Conjugates are essential when it comes to rationalizing denominators that contain irrational numbers, such as square roots. The conjugate of a binomial expression is generated by changing the sign between two terms. In the case of a binomial expressed as \(a - b\), the conjugate would be \(a + b\). Similarly, for \(a + b\), the conjugate is \(a - b\). This method is incredibly useful because it eliminates the radical part when multiplied with the original binomial, resulting in a rational number.
For instance, in the problem \(\frac{7 + \sqrt{5}}{7 - \sqrt{5}}\), the denominator is \(7 - \sqrt{5}\). Thus, its conjugate would be \(7 + \sqrt{5}\). By multiplying both the numerator and denominator by this conjugate, we get rid of the square root in the denominator. This operation forms a part of what's called the 'conjugate pairs', helping transform complicated fractions into simpler, more manageable expressions without changing their value. Remember, multiplying by a conjugate is like multiplying by 1, which is why the fraction's value stays the same.

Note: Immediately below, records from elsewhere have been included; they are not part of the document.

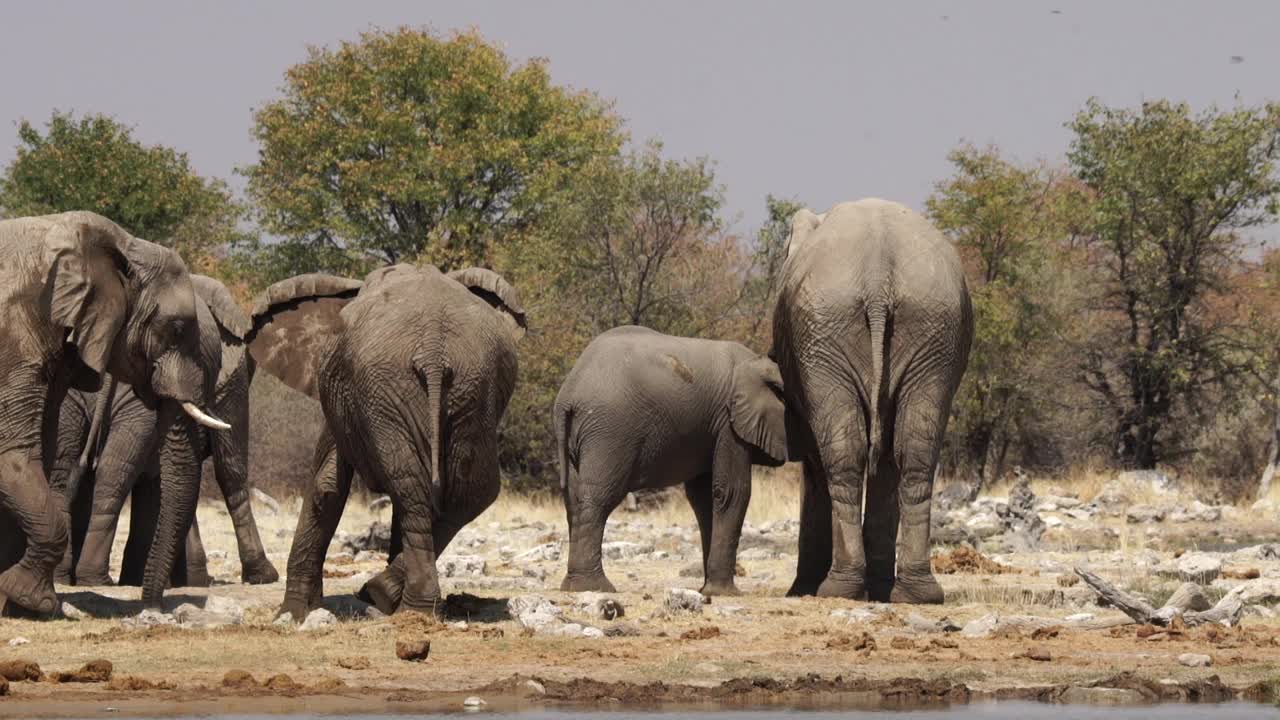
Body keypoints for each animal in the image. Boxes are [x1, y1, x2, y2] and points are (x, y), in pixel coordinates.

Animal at [0, 210, 227, 614]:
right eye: (177, 328)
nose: (153, 609)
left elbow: (42, 450)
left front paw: (18, 603)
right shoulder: (16, 335)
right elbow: (15, 454)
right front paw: (32, 599)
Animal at [53, 274, 280, 589]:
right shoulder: (228, 380)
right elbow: (230, 469)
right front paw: (263, 576)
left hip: (75, 390)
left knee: (70, 465)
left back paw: (72, 577)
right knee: (112, 471)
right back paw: (96, 579)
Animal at [244, 263, 524, 617]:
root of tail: (433, 346)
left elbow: (326, 485)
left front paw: (293, 613)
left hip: (390, 387)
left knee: (418, 486)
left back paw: (399, 601)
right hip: (469, 385)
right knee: (467, 490)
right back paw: (400, 599)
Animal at [555, 325, 783, 594]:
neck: (759, 363)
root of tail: (569, 394)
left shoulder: (709, 428)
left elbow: (704, 498)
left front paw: (707, 590)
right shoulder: (729, 424)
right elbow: (731, 493)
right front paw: (725, 593)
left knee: (573, 498)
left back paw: (575, 586)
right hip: (610, 432)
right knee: (598, 496)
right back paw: (593, 587)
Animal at [768, 198, 967, 602]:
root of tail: (878, 273)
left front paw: (803, 590)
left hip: (832, 331)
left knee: (845, 455)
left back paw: (836, 589)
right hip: (931, 329)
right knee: (914, 452)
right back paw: (915, 594)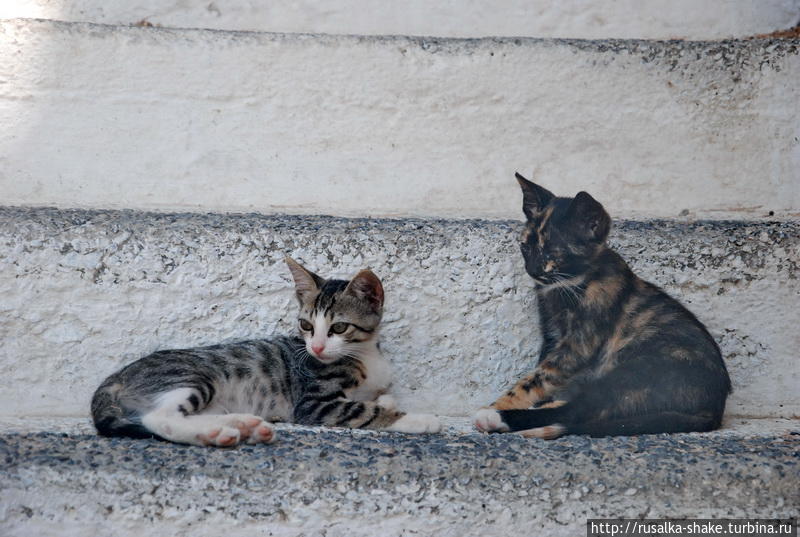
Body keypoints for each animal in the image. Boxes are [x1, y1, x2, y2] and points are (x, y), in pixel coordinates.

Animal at [94, 258, 444, 446]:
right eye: (306, 325)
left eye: (339, 327)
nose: (316, 347)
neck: (365, 354)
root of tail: (116, 376)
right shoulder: (314, 404)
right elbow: (364, 411)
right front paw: (417, 419)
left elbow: (377, 398)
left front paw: (386, 400)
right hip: (193, 376)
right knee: (157, 417)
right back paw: (212, 433)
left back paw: (241, 424)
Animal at [476, 174, 732, 438]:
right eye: (525, 247)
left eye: (552, 254)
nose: (532, 270)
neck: (571, 283)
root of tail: (715, 409)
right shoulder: (552, 336)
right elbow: (542, 373)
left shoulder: (578, 345)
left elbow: (537, 379)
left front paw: (500, 404)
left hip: (634, 371)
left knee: (579, 410)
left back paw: (496, 418)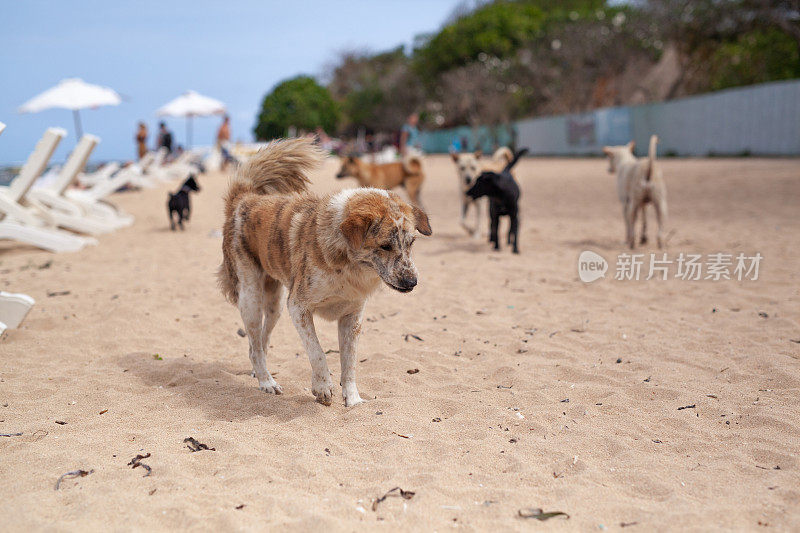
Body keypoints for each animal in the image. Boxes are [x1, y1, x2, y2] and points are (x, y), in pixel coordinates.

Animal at [217, 138, 432, 408]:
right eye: (385, 246)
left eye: (411, 242)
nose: (412, 282)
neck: (349, 264)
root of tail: (245, 197)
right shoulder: (298, 307)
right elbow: (317, 351)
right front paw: (322, 388)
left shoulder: (352, 317)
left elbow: (349, 362)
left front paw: (353, 400)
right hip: (251, 298)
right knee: (255, 345)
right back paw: (267, 382)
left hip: (274, 303)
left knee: (259, 343)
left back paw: (259, 373)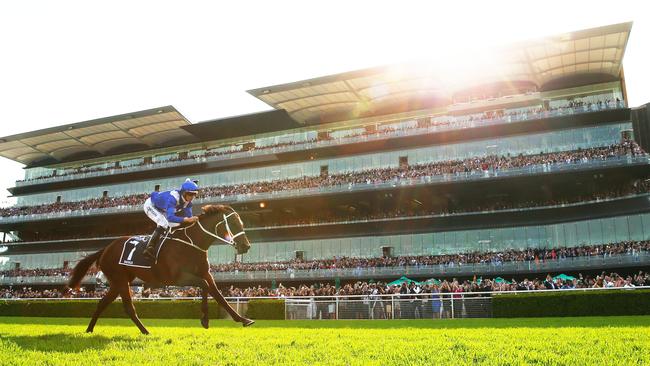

Simplifying fractions involves reducing a fraction to its simplest or most compact form. This typically means finding the greatest common divisor (GCD) for the numerator and the denominator and then dividing both by the GCD. However, when dealing with fractions that involve radicals or roots, simplifying additionally involves ensuring that there is no irrational number in the denominator. This is often achieved by rationalizing the denominator.
In the exercise, once you've applied the conjugate, the expression \(\frac{54 + 14\sqrt{5}}{44}\) appears. This expression can be simplified further by noticing that both the numerator and denominator are divisible by common factors. For example, if each term in the numerator and the denominator can be divided by the same number, you perform the division to each term individually. Here, we divided by 2 to transform the fraction to its simplest form: \(\frac{27}{22} + \frac{7\sqrt{5}}{22}\). Throughout the process of simplifying, it is crucial not to change the fraction's actual value, only its form.

The difference of squares is a very helpful algebraic rule that simplifies the product of a binomial and its conjugate into a straightforward subtraction of squares:

• The formula for the difference of squares is \(a^2 - b^2\).
• It applies directly to the multiplication of conjugate pairs: \((a - b)(a + b) = a^2 - b^2\).

In the solution provided, when multiplying the conjugate \((7 + \sqrt{5})\) with the original denominator \((7 - \sqrt{5})\), this method drastically simplifies the calculation: \((7 - \sqrt{5})(7 + \sqrt{5}) = 7^2 - (\sqrt{5})^2 = 49 - 5 = 44\). This simplification occurs because the terms involving the square root cancel each other out, leaving a simple subtraction.
Recognizing situations to apply this concept can save a lot of time and effort. It is a frequently used technique in algebra to aid in rationalizing denominators and is key in advancing from basic algebra toward more complex mathematics.